All teams were asked to design to the same price point ($19.95), so you can compare product offerings without considering price. Each product site specifies what you get for $19.95; for some products you may get multiple units while for others you may get just one.
Highlights of the 2010 IPD Competition
The 2010 trade show set an all-time record for attendance with 1,344 countable votes cast in the web show, and 412 in the physical trade show. It received multiple compliments about the products, teams and energy on display.
2010 Winning Team
The Blue Bag
In broad brush strokes, this appeared to be a classic example of market segmentation.
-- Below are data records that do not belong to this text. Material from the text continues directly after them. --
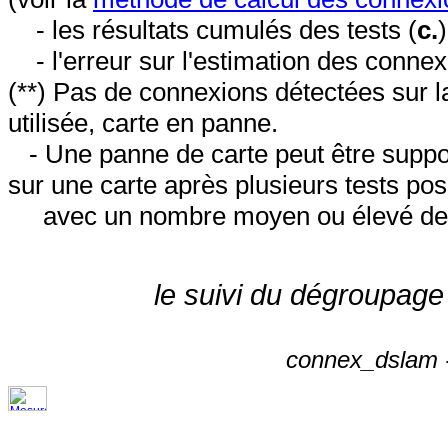
- les résultats cumulés des tests (
c.
- l'erreur sur l'estimation des conne
(**) Pas de connexions détectées sur l
utilisée, carte en panne.
- Une panne de carte peut être suppos
sur une carte après plusieurs tests posi
avec un nombre moyen ou élevé de 
le suivi du dégroupage
connex_dslam -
For example, if DooDad was not in the market, the other origami products probably would have jumped up in market share as they captured those customers interested in a disposable paper product. Likewise EcoPaw, Canine Canteen and Privi likely competed with each other for style-conscious “hide the poop” customers. But, there were complicating forces from Plooper (seemingly like, but not like, anything else) and Pooch Pouch (was this more a carry-all like Caddy, or more a “better bag” solution like Blue Bag?). The object lesson is that if there are a number of competitors in your segment, you will fight each other for that segment’s natural market share in a roughly zero-sum game. This is what drives marketing departments to constantly seek dimensions of differentiation and trumpet those to potential customers.
Nobody stocked out at either trade show! This is very rare, but in retrospect we might have expected this. All product margins were relatively high, which argues for aggressive inventory policies. The final profits for each team are as follows.
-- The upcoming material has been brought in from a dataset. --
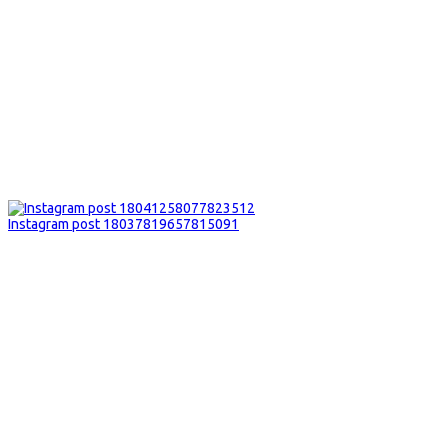
Instagram post 18037819657815091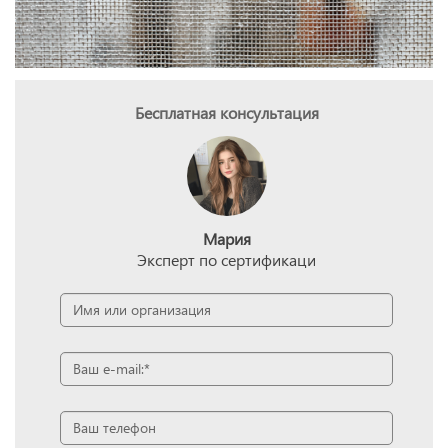
Бесплатная консультация
Мария
Эксперт по сертификаци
All teams made a lot of money! This rarely happens in IPD. What drives these results? With all margins relatively high, this was primarily a market share game. This is also different than in previous years. It is NOT that margins don’t matter (they are critical!) but if all teams have robust margins this ceases to be the key differentiator. A regression model of final profits as a function of market share, margins and inventory policy shows that once market share is in the model the other two variables are statistically insignificant. The predictive power of market share only is shown in the following graph:
The high margins this year came from many teams moving away from the sort of complex products currently on the market toward simpler items, or items that could be manufactured relatively inexpensively. With revenues pegged at $19.95, these simpler designs commanded high margins.